Zach Carter reports from the Huffington Post:
WASHINGTON -- In a hearing marked by openly hostile questioning from House Republicans, consumer advocate Elizabeth Warren made her highly anticipated first appearance before Congress as a member of the Obama administration, emphasizing the need for stronger oversight of big banks and small mortgage firms.
Warren, who is currently tasked with setting up the new Bureau of Consumer Financial Protection, was subjected to two and a half hours of inquiry before a Financial Services subcommittee regarding her role at the emerging agency and the scope of its powers. In her testimony, she focused on the need for easily-understood consumer lending terms and stronger enforcement of predatory lending regulations.

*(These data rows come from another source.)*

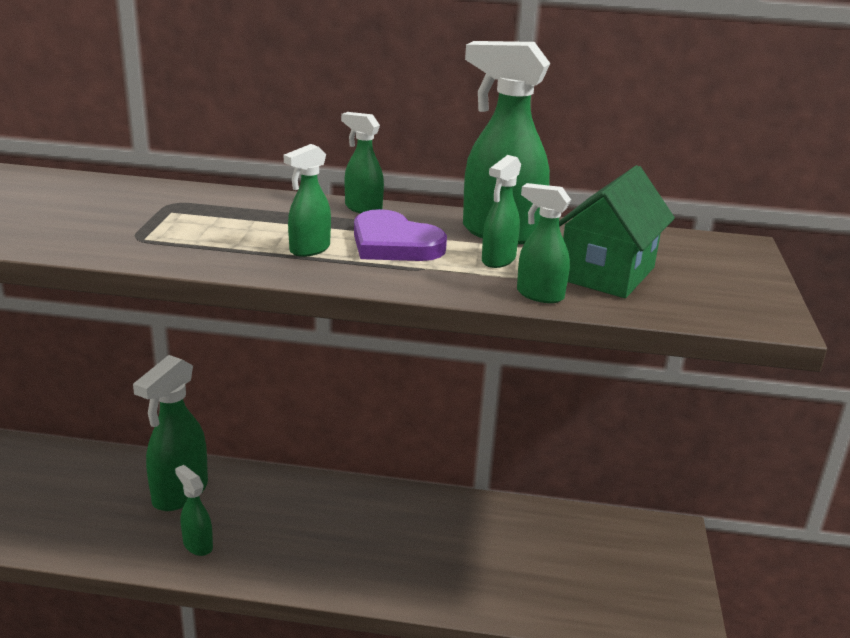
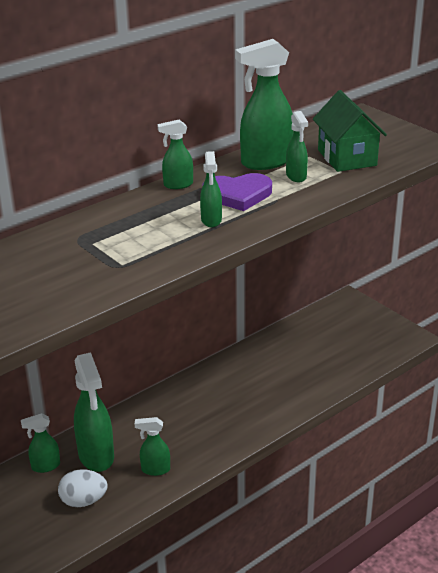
camera: 45 degrees left, 5 degrees up
(104, 523) = (83, 501): none -> white egg
(539, 295) = (346, 183): green spray bottle -> green spray bottle (45, 466)

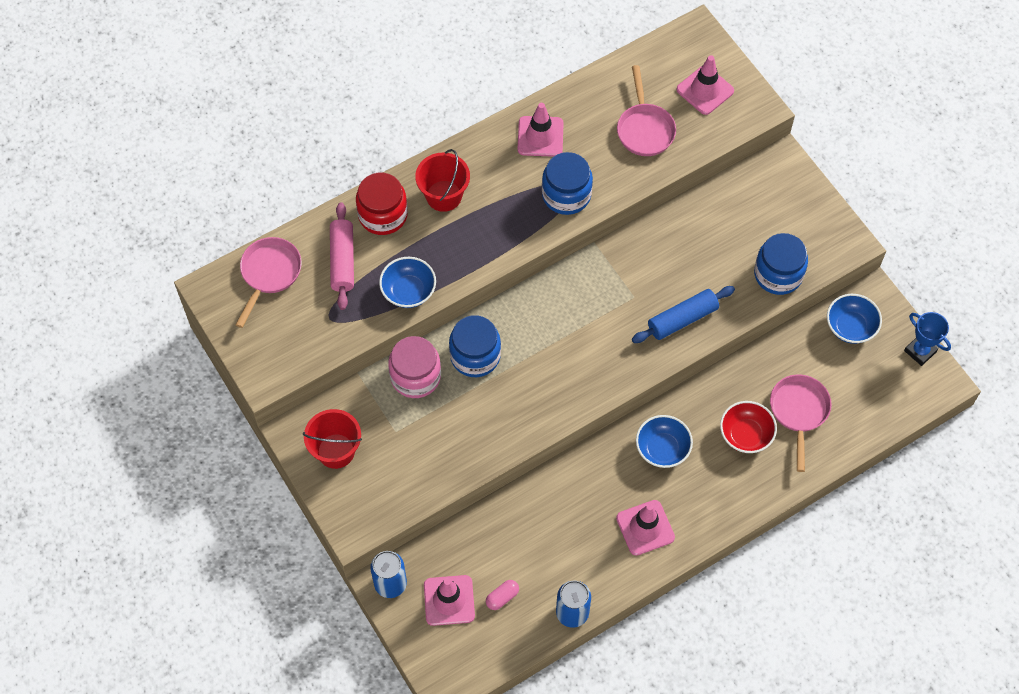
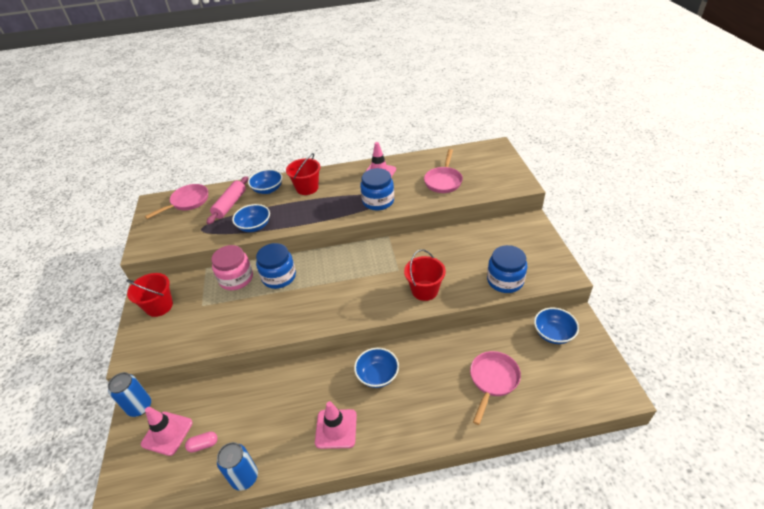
camera: 25 degrees right, 20 degrees down
(383, 215) = (268, 189): red jar -> blue bowl
(682, 319) = (424, 290): blue rolling pin -> red bucket
(705, 90) = (490, 171): pink traffic cone -> none
(745, 435) = (444, 384): red bowl -> none
(920, 351) = (607, 365): blue trophy -> none

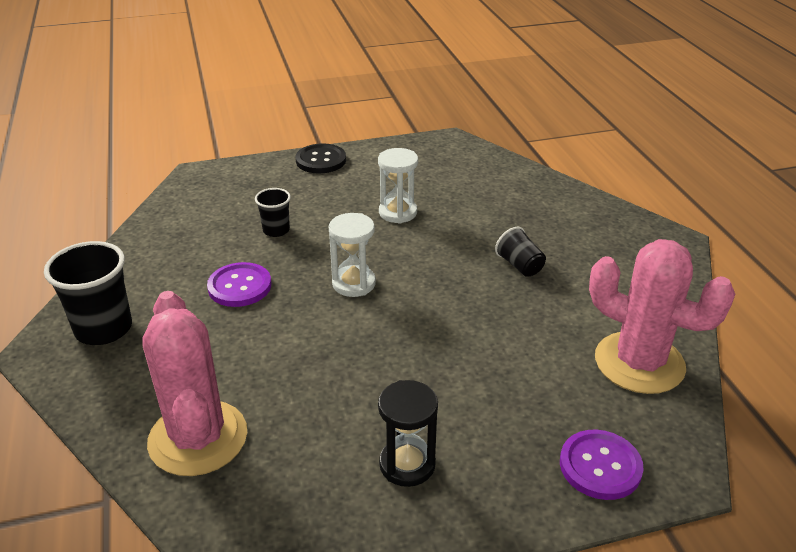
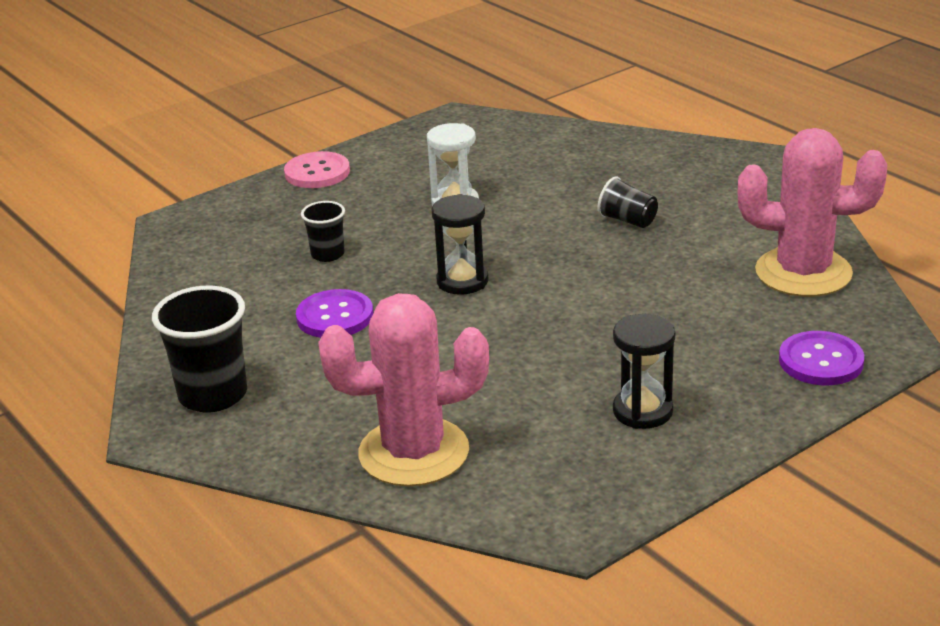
camera: 20 degrees left, 5 degrees down
(198, 438) = (414, 452): pink cactus -> pink cactus turned 60 degrees counterclockwise
(321, 160) = (317, 172): black button -> pink button
(354, 283) = (462, 281): white hourglass -> black hourglass

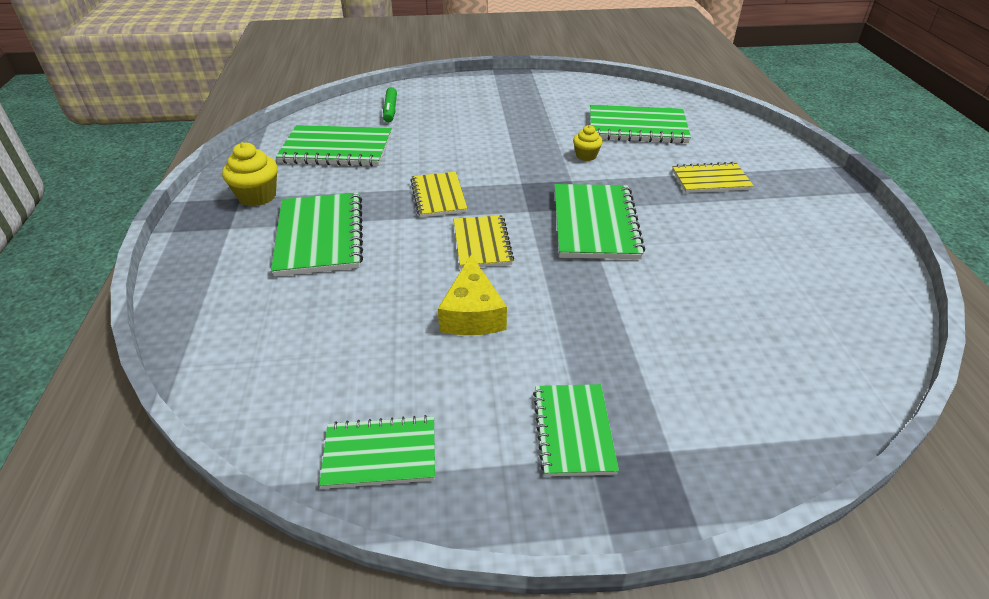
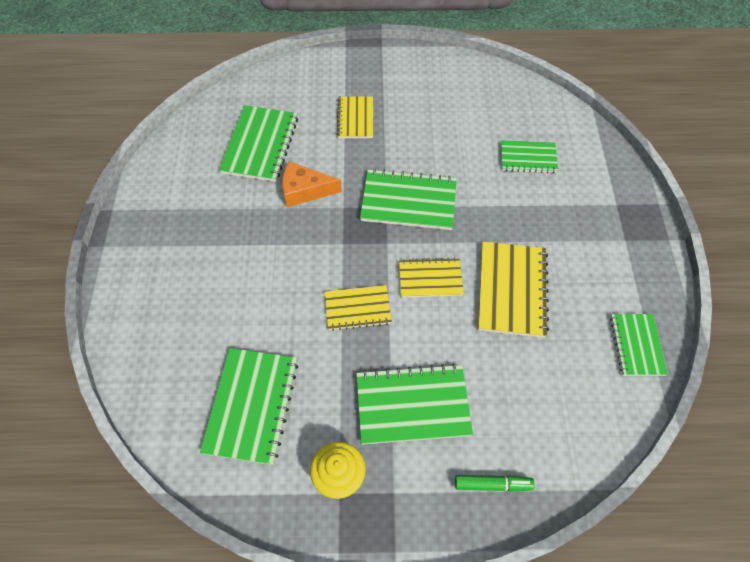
camera: 85 degrees left, 20 degrees up
(390, 110) = (169, 354): green marker -> green marker (492, 484)
(472, 313) = (512, 290): yellow cheese -> yellow notebook
(573, 430) = (608, 245): green notebook -> green notebook (528, 158)
(586, 156) = (305, 190): yellow cupcake -> orange cheese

"I don't care how big you are, I don't care who you your friends are, everybody follows the law," Warren said, adding later, "What this agency is about is making the prices clear, making the risks clear, making it easy to compare one product to another. The point is to get an informed consumer, because I believe that American families are good at making decisions when they have good information upfront."
Carter’s report continues:
Congressional Republicans attempted to portray Warren as the "unaccountable" head of a bureaucracy immune from oversight from Congress or federal agencies. Republicans are waging a two-front war on the CFPB, hoping to cut its funding and weigh down its rulemaking procedures by replacing its single director with a five-member board of directors.